▼
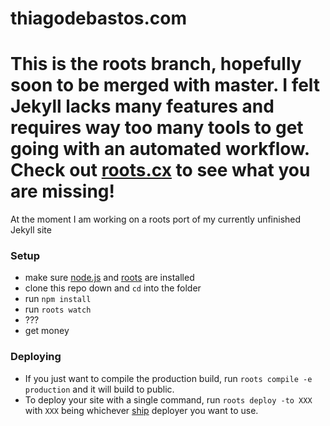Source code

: # thiagodebastos.com

This is the roots branch, hopefully soon to be merged with master. I felt Jekyll lacks many features and requires way too many tools to get going with an automated workflow. Check out [roots.cx](http://roots.cx) to see what you are missing!
=======
At the moment I am working on a roots port of my currently unfinished
Jekyll site

### Setup

- make sure [node.js](http://nodejs.org) and [roots](http://roots.cx) are installed
- clone this repo down and `cd` into the folder
- run `npm install`
- run `roots watch`
- ???
- get money

### Deploying

- If you just want to compile the production build, run `roots compile -e production` and it will build to public.
- To deploy your site with a single command, run `roots deploy -to XXX` with `XXX` being whichever [ship](https://github.com/carrot/ship#usage) deployer you want to use.

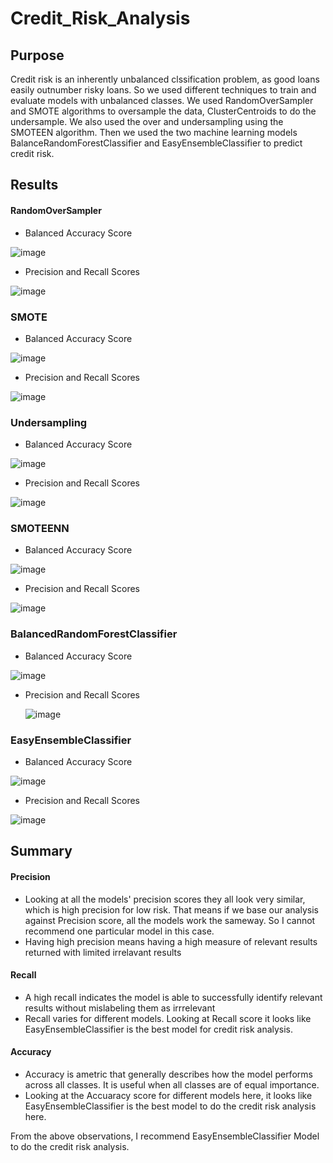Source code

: # Credit_Risk_Analysis
## Purpose
  Credit risk is an inherently unbalanced clssification problem, as good loans easily outnumber risky loans. So we used different techniques to train and evaluate models with unbalanced classes. We used RandomOverSampler and SMOTE algorithms to oversample the data, ClusterCentroids to do the undersample. We also used the over and undersampling using the SMOTEEN algorithm. Then we used the two machine learning models BalanceRandomForestClassifier and EasyEnsembleClassifier to predict credit risk.
  
## Results

  #### RandomOverSampler
  - Balanced Accuracy Score
    
  ![image](https://user-images.githubusercontent.com/56806834/167266244-5edfceef-b43d-407a-a398-071b178da6c2.png)


  - Precision and Recall Scores
  
  ![image](https://user-images.githubusercontent.com/56806834/167266257-feeb24f2-ad8b-47f8-8d56-d4eec1039aad.png)


### SMOTE
  - Balanced Accuracy Score

![image](https://user-images.githubusercontent.com/56806834/167266410-490826ea-208d-4f29-8776-8cd420051dd4.png)


  - Precision and Recall Scores
  
  ![image](https://user-images.githubusercontent.com/56806834/167266420-045e8885-6f9f-4f52-8fde-a3d61bda86cd.png)


### Undersampling
  - Balanced Accuracy Score
  
  ![image](https://user-images.githubusercontent.com/56806834/167266452-2cb03159-5ff1-4524-bbcc-b40a3aa7f236.png)


  - Precision and Recall Scores

  ![image](https://user-images.githubusercontent.com/56806834/167266460-1dc07b48-0705-4f30-a56b-f187cb61453f.png)
  

### SMOTEENN
  - Balanced Accuracy Score
  
  ![image](https://user-images.githubusercontent.com/56806834/167266482-c0cff7ab-6376-484c-82b1-c0a5925a5dd1.png)

  
  - Precision and Recall Scores
  
  ![image](https://user-images.githubusercontent.com/56806834/167266491-6f4ea1df-dd22-4a9a-a584-8b50a0f03825.png)

  
### BalancedRandomForestClassifier
  - Balanced Accuracy Score

  ![image](https://user-images.githubusercontent.com/56806834/167266528-61cd3a38-d42f-4109-95db-aa05e6b1d804.png)


  - Precision and Recall Scores
  
    ![image](https://user-images.githubusercontent.com/56806834/167266546-6116871b-f5b6-469d-9eed-5db278d0d5f6.png)


### EasyEnsembleClassifier
  - Balanced Accuracy Score
  
  ![image](https://user-images.githubusercontent.com/56806834/167266575-60aa6fa5-1c4a-4df4-aefa-2a3eab0b9ad6.png)


  - Precision and Recall Scores

  ![image](https://user-images.githubusercontent.com/56806834/167266582-ac8d6596-5dae-4400-874c-74e2a28bbfa7.png)

  
## Summary

#### Precision
  
  - Looking at all the models' precision scores they all look very similar, which is high precision for low risk. That means if we base our analysis against Precision score, all the models work the sameway. So I cannot recommend one particular model in this case.
  - Having high precision means having a high measure of relevant results returned with limited irrelavant results

#### Recall
  - A high recall indicates the model is able to successfully identify relevant results without mislabeling them as irrrelevant
  - Recall varies for different models. Looking at Recall score it looks like EasyEnsembleClassifier is the best model for credit risk analysis.

#### Accuracy
  - Accuracy is ametric that generally describes how the model performs across all classes. It is useful when all classes are of equal importance.
  - Looking at the Accuaracy score for different models here, it looks like EasyEnsembleClassifier is the best model to do the credit risk analysis here.

From the above observations, I recommend EasyEnsembleClassifier Model to do the credit risk analysis.

  
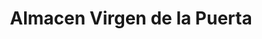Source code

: ---
title: "Almacen Virgen de la Puerta"
url: /santiago/almacen-virgen-de-la-puerta/
shop: general
---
▲
• **PROBLEM**:
This calls for each record above to be set down exactly, with the images skipped.

• **COMPLETED EXERCISE**:
Source code

: # thiagodebastos.com

This is the roots branch, hopefully soon to be merged with master. I felt Jekyll lacks many features and requires way too many tools to get going with an automated workflow. Check out [roots.cx](http://roots.cx) to see what you are missing!
=======
At the moment I am working on a roots port of my currently unfinished
Jekyll site

### Setup

- make sure [node.js](http://nodejs.org) and [roots](http://roots.cx) are installed
- clone this repo down and `cd` into the folder
- run `npm install`
- run `roots watch`
- ???
- get money

### Deploying

- If you just want to compile the production build, run `roots compile -e production` and it will build to public.
- To deploy your site with a single command, run `roots deploy -to XXX` with `XXX` being whichever [ship](https://github.com/carrot/ship#usage) deployer you want to use.

Source code

: # Credit_Risk_Analysis
## Purpose
  Credit risk is an inherently unbalanced clssification problem, as good loans easily outnumber risky loans. So we used different techniques to train and evaluate models with unbalanced classes. We used RandomOverSampler and SMOTE algorithms to oversample the data, ClusterCentroids to do the undersample. We also used the over and undersampling using the SMOTEEN algorithm. Then we used the two machine learning models BalanceRandomForestClassifier and EasyEnsembleClassifier to predict credit risk.
  
## Results

  #### RandomOverSampler
  - Balanced Accuracy Score
    
  ![image](https://user-images.githubusercontent.com/56806834/167266244-5edfceef-b43d-407a-a398-071b178da6c2.png)


  - Precision and Recall Scores
  
  ![image](https://user-images.githubusercontent.com/56806834/167266257-feeb24f2-ad8b-47f8-8d56-d4eec1039aad.png)


### SMOTE
  - Balanced Accuracy Score

![image](https://user-images.githubusercontent.com/56806834/167266410-490826ea-208d-4f29-8776-8cd420051dd4.png)


  - Precision and Recall Scores
  
  ![image](https://user-images.githubusercontent.com/56806834/167266420-045e8885-6f9f-4f52-8fde-a3d61bda86cd.png)


### Undersampling
  - Balanced Accuracy Score
  
  ![image](https://user-images.githubusercontent.com/56806834/167266452-2cb03159-5ff1-4524-bbcc-b40a3aa7f236.png)


  - Precision and Recall Scores

  ![image](https://user-images.githubusercontent.com/56806834/167266460-1dc07b48-0705-4f30-a56b-f187cb61453f.png)
  

### SMOTEENN
  - Balanced Accuracy Score
  
  ![image](https://user-images.githubusercontent.com/56806834/167266482-c0cff7ab-6376-484c-82b1-c0a5925a5dd1.png)

  
  - Precision and Recall Scores
  
  ![image](https://user-images.githubusercontent.com/56806834/167266491-6f4ea1df-dd22-4a9a-a584-8b50a0f03825.png)

  
### BalancedRandomForestClassifier
  - Balanced Accuracy Score

  ![image](https://user-images.githubusercontent.com/56806834/167266528-61cd3a38-d42f-4109-95db-aa05e6b1d804.png)


  - Precision and Recall Scores
  
    ![image](https://user-images.githubusercontent.com/56806834/167266546-6116871b-f5b6-469d-9eed-5db278d0d5f6.png)


### EasyEnsembleClassifier
  - Balanced Accuracy Score
  
  ![image](https://user-images.githubusercontent.com/56806834/167266575-60aa6fa5-1c4a-4df4-aefa-2a3eab0b9ad6.png)


  - Precision and Recall Scores

  ![image](https://user-images.githubusercontent.com/56806834/167266582-ac8d6596-5dae-4400-874c-74e2a28bbfa7.png)

  
## Summary

#### Precision
  
  - Looking at all the models' precision scores they all look very similar, which is high precision for low risk. That means if we base our analysis against Precision score, all the models work the sameway. So I cannot recommend one particular model in this case.
  - Having high precision means having a high measure of relevant results returned with limited irrelavant results

#### Recall
  - A high recall indicates the model is able to successfully identify relevant results without mislabeling them as irrrelevant
  - Recall varies for different models. Looking at Recall score it looks like EasyEnsembleClassifier is the best model for credit risk analysis.

#### Accuracy
  - Accuracy is ametric that generally describes how the model performs across all classes. It is useful when all classes are of equal importance.
  - Looking at the Accuaracy score for different models here, it looks like EasyEnsembleClassifier is the best model to do the credit risk analysis here.

From the above observations, I recommend EasyEnsembleClassifier Model to do the credit risk analysis.

  
Source code

: ---
title: "Almacen Virgen de la Puerta"
url: /santiago/almacen-virgen-de-la-puerta/
shop: general
---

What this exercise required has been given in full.